▶ _WORK TO COMPLETE_: Where a line of the records holds the string "Transplant", copy that line.

---+---

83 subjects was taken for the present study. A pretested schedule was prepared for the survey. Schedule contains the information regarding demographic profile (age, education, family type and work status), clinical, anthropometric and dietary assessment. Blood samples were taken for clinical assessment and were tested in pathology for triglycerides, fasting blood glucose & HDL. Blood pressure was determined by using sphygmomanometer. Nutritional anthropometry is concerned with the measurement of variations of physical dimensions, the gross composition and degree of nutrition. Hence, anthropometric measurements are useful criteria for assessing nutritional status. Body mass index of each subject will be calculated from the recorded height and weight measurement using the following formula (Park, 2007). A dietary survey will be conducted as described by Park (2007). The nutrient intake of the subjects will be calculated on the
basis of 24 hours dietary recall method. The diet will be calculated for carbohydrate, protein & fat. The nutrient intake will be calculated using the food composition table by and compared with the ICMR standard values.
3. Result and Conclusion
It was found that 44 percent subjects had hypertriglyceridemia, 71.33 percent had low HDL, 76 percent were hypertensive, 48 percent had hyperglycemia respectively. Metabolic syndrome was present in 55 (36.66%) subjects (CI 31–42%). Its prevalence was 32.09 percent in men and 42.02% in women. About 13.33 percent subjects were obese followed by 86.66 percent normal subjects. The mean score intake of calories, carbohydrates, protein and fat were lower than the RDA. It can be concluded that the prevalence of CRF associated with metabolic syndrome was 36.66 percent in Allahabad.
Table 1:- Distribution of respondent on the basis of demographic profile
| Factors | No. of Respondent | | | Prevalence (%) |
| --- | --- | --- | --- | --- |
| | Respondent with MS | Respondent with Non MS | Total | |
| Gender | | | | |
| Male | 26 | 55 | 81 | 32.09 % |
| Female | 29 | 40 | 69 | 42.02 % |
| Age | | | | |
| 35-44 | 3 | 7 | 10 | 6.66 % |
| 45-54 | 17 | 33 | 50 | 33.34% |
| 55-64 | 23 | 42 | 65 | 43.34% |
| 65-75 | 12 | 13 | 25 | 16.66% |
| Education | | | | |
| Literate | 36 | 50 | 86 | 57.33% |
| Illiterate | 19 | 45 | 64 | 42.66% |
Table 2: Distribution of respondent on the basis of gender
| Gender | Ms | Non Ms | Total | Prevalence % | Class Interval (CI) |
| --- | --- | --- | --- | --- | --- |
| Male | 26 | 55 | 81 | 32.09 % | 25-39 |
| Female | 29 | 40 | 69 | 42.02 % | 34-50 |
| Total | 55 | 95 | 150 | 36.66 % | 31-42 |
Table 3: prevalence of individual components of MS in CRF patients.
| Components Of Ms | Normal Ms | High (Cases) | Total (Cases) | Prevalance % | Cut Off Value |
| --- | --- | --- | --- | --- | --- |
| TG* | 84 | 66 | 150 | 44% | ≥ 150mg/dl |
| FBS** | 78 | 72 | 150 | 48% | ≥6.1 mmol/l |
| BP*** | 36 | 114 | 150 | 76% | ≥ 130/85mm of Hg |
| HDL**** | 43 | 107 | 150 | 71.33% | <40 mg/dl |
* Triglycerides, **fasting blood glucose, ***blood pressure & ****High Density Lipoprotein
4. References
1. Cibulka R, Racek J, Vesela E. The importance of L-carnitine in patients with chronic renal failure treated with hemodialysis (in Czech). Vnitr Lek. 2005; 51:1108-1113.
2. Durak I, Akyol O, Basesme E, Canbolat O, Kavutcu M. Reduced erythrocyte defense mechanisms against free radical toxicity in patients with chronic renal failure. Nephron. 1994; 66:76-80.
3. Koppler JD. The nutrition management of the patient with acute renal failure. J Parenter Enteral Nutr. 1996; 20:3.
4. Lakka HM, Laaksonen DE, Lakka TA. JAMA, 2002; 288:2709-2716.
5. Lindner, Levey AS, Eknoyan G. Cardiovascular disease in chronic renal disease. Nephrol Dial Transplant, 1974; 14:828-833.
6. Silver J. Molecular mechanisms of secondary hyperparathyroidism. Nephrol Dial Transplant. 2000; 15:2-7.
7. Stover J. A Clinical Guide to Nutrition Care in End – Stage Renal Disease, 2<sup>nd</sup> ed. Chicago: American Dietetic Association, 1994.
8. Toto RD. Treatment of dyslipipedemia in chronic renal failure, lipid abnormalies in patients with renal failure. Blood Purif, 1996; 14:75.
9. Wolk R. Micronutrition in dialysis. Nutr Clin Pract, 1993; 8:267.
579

---+---

▶ _SOLUTION FOR THIS TASK_:
5. Lindner, Levey AS, Eknoyan G. Cardiovascular disease in chronic renal disease. Nephrol Dial Transplant, 1974; 14:828-833.
6. Silver J. Molecular mechanisms of secondary hyperparathyroidism. Nephrol Dial Transplant. 2000; 15:2-7.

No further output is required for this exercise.